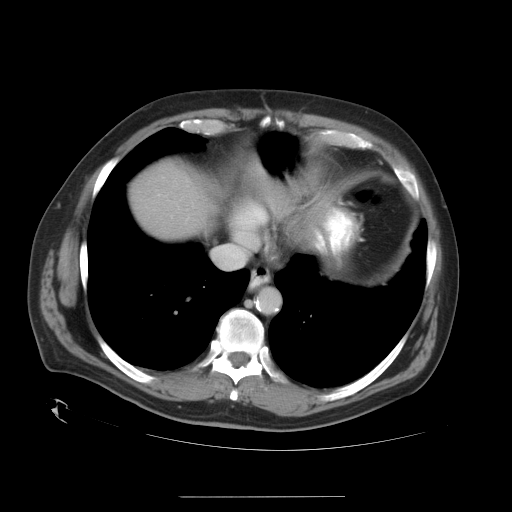
Contrast-enhanced abdominal CT, one axial slice. Reconstruction kernel STANDARD. 120 kVp. Intravenous contrast given. Soft-tissue window (W 400 / L 40 HU). 7.5 mm slice thickness. 512 × 512 image matrix, field of view 450 × 450 mm. Case-level facts recorded for this patient, not image findings: patient: female, age 51 years at operation; diagnosis: colorectal cancer liver metastases, imaged before liver resection; multiple liver metastases: no; largest metastasis: 2.3 cm; chemotherapy before resection: no.
Structures marked on this image (outlined manually by an expert reader):
- liver: bounding box [x1, y1, x2, y2] px = [132, 165, 203, 238]
- planned liver remnant (the part of the liver to remain after resection): [131, 165, 203, 238]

__What this task involves__.
The expected output is a verbatim retyping of each line from the one with "Structures marked on" to the end of the listing above, with both end lines kept and nothing added.

__Solution to the problem__.
Structures marked on this image (outlined manually by an expert reader):
- liver: bounding box [x1, y1, x2, y2] px = [132, 165, 203, 238]
- planned liver remnant (the part of the liver to remain after resection): [131, 165, 203, 238]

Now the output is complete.